Cosa fare:
[1] Nel testo sul film «Her», per quale categoria il film ha vinto il premio Oscar?
[2] Estendi il testo sul film «Her», riprendendo subito dopo la sua ultima frase.

Estratto della pagina:

La tecnologia ha un ruolo preminente nelle nostre vite, e molto difficilmente oggi potremmo farne a meno. Troppo spesso ci capita di stare ore al telefono senza renderci neanche conto del tempo che passa e di quello che stiamo facendo. Ma in realtà noi siamo solo all’inizio di un processo che è sicuramente destinato a evolversi: non possiamo immaginare né come saranno le tecnologie del futuro né tantomeno quale sarà il nostro rapporto con esse.


Sicuramente sarà ancora più complesso e coinvolgente rispetto ad oggi: ma potremo persino spingerci talmente oltre fino ad innamorarci di un sistema operativo? Questa è la domanda che si pone “Her”, film del 2013 diretto da Spike Jonze, poetico, romantico e incisivo, è stato vincitore del premio oscar per la migliore sceneggiatura originale.


La trama: In un futuro non troppo lontano gli esseri umani dipendono totalmente dalla tecnologia. Theodore, interpretato dal magistrale Joaquin Phoenix, è un uomo solo e depresso che per lavoro scrive lettere a nome di altri per il sito belleletterescritteamano.com, si è lasciato da più di un anno e deve firmare le carte per il divorzio.

Incapace di stringere relazioni reali con altri esseri umani, cerca sollievo nella tecnologia e decide di acquistare OS1, il primo sistema operativo di intelligenza artificiale, in grado di adattarsi alle necessità dell’utente e interagire come se fosse una persona reale.

Nasce così una stretta relazione tra il protagonista e il sistema operativo che sfocerà in un rapporto amoroso decisamente complicato. “Lei” si fa chiamare Samantha ed è interpretata dalla sola voce di Scarlett Johansson, e proprio per questo consiglio di guardare il film in lingua originale.


L’incomunicabilità: Il film è molto bello perché rende appieno la situazione di solitudine che a volte tutti noi proviamo, anche se circondati da migliaia di persone.

Fin dalle prime scene Theodore vive il suo conflitto interiore in una città piena di gente in cui però ognuno è ripiegato su se stesso e sul proprio sistema operativo personale: comunicare con gli altri esseri umani diventa quasi impossibile, perché sono tutti sommersi dall’eccessiva comunicazione.

Ebbene questa mi sembra una metafora nemmeno troppo velata del nostro modo di rapportarci alla tecnologia: quante volte per strada vediamo persone che non alzano gli occhi dallo schermo? Quante volte in compagnia ci distraiamo a causa di una notifica?

Dati forniti:
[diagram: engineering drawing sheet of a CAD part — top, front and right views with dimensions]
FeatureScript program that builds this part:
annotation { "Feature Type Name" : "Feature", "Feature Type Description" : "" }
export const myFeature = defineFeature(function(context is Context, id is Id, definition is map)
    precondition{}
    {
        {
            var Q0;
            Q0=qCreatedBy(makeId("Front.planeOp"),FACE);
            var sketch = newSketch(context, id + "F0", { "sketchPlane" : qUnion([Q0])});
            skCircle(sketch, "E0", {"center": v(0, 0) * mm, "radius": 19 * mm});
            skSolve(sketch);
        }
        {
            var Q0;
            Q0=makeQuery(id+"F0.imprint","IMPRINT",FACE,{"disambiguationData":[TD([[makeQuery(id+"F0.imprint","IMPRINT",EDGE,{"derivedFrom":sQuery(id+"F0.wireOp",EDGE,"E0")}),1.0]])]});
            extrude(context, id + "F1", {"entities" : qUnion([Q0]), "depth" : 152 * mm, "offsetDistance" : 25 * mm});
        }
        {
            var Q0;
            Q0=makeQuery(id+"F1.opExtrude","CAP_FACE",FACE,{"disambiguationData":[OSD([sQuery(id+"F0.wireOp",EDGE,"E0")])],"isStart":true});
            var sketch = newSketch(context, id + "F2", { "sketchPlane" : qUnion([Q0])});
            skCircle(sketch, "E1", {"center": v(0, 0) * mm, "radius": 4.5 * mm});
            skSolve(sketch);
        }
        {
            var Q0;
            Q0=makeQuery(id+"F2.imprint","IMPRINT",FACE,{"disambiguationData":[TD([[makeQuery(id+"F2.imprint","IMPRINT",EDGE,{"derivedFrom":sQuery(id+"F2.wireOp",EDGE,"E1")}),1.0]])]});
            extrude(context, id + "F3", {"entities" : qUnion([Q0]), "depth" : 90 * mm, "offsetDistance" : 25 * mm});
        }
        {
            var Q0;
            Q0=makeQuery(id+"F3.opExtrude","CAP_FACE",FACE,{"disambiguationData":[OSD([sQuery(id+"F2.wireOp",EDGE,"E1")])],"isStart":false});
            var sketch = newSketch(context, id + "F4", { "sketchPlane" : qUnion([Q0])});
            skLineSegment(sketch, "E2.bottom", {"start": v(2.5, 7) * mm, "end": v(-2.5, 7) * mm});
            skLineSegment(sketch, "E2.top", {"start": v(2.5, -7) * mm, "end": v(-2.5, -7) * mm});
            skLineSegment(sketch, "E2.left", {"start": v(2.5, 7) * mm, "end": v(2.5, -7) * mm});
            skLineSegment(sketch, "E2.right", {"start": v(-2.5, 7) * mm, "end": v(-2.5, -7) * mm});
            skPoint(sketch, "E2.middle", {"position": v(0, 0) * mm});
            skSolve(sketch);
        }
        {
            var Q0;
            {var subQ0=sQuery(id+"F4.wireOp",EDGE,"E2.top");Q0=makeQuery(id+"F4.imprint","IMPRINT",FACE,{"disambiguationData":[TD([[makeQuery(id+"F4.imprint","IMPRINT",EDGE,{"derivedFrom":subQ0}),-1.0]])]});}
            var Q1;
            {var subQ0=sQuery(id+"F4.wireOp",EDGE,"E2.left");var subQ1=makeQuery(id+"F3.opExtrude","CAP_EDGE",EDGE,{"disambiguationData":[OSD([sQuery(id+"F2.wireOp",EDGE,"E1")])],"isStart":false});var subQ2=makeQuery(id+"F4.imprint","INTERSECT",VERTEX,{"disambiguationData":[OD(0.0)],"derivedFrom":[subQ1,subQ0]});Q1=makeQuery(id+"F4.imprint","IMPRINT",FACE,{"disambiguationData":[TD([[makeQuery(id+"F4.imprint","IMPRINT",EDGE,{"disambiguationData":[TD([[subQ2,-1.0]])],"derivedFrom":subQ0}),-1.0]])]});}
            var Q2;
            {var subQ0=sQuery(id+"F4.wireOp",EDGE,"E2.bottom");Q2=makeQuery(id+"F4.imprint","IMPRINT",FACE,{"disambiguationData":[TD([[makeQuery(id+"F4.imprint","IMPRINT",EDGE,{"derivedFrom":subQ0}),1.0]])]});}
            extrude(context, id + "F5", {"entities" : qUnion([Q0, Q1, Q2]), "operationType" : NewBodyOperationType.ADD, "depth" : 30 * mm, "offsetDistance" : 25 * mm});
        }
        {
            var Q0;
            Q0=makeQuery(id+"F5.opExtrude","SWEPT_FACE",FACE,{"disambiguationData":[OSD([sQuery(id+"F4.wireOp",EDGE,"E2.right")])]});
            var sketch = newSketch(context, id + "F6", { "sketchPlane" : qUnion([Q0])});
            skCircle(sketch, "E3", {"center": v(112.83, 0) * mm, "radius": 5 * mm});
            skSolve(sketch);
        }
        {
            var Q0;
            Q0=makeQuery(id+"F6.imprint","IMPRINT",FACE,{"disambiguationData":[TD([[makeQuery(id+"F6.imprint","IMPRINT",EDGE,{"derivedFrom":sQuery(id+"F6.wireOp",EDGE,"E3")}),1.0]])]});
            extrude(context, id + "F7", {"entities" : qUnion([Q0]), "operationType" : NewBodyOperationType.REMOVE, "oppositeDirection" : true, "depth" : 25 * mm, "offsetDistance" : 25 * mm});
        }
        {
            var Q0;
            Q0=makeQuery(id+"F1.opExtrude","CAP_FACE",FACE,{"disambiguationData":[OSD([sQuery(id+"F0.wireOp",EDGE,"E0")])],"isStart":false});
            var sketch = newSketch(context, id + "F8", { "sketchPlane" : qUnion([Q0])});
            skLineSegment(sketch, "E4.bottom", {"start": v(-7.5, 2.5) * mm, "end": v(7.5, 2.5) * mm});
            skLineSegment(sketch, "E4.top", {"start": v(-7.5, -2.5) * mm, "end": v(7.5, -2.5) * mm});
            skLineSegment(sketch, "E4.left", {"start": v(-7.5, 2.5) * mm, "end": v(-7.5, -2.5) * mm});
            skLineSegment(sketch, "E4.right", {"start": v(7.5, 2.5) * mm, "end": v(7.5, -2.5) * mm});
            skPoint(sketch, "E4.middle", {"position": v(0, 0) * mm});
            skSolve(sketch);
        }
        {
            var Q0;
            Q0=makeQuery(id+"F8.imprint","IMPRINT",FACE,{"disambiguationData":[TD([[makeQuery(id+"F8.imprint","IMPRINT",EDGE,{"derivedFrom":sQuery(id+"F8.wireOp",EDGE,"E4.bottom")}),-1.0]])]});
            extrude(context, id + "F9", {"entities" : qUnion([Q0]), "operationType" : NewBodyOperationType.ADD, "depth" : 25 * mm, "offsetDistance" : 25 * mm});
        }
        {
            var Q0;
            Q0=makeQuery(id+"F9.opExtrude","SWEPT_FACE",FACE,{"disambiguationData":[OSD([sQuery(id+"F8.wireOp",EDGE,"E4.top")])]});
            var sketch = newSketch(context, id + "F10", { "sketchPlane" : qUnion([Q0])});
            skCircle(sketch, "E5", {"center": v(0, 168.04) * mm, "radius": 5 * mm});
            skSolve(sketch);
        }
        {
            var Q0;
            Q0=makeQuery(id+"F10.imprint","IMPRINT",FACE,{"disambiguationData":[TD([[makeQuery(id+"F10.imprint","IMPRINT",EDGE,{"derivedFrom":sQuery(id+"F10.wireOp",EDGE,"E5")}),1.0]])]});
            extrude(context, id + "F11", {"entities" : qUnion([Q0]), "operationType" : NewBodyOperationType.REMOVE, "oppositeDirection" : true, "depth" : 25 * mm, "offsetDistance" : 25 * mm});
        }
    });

Risposte attese:
[1] Per la migliore sceneggiatura originale.

[2]
Non voglio certo sembrare reazionario, credo che le tecnologie siano utilissime se usate bene, ma sicuramente chi già si trova in difficoltà può rischiare di perdersi, cercando nella tecnologia risposte che si possono trovare solo nel rapporto con altri esseri umani.

Dunque ogni personaggio del film vive isolato nel proprio guscio, bloccato dalle proprie aspettative e delusioni. Tutti cercano scorciatoie per cercare di colmare i propri vuoti e raggiungere i propri desideri: e cosa c’è di più facile di relazionarsi con un’IA che esiste per soddisfare ogni tuo bisogno?


Innamorarsi di un’IA: Gran parte del film racconta la storia d’amore tra Theodore e Samantha, che non è poi tanto diversa da quella tra due esseri umani: serate romantiche, sesso, litigi, incomprensioni. Non manca proprio nulla.

Il protagonista arriva veramente a innamorarsi di quella voce, che può leggere l’intera Bibbia in meno di un secondo ma che vede il mondo con passione e con occhi diversi, e riesce a restituirgli la passione per la vita. Ma quanto può durare una relazione del genere?

Possiamo restare umani e al contempo non essere animali sociali? Il finale del film ha le idee molto chiare, ma il dibattito sul tema è attuale e ancora tutto da scrivere.


Ma potremo mai un giorno innamorarci davvero di un sistema operativo? Perché no. In fondo, la regola è la stessa per ogni relazione, non importa con chi o cosa: l’importante è non farla diventare tossica ed esclusiva. Se c’è abbastanza spazio o libertà per entrambi, chi siamo noi per decidere di chi è giusto innamorarsi?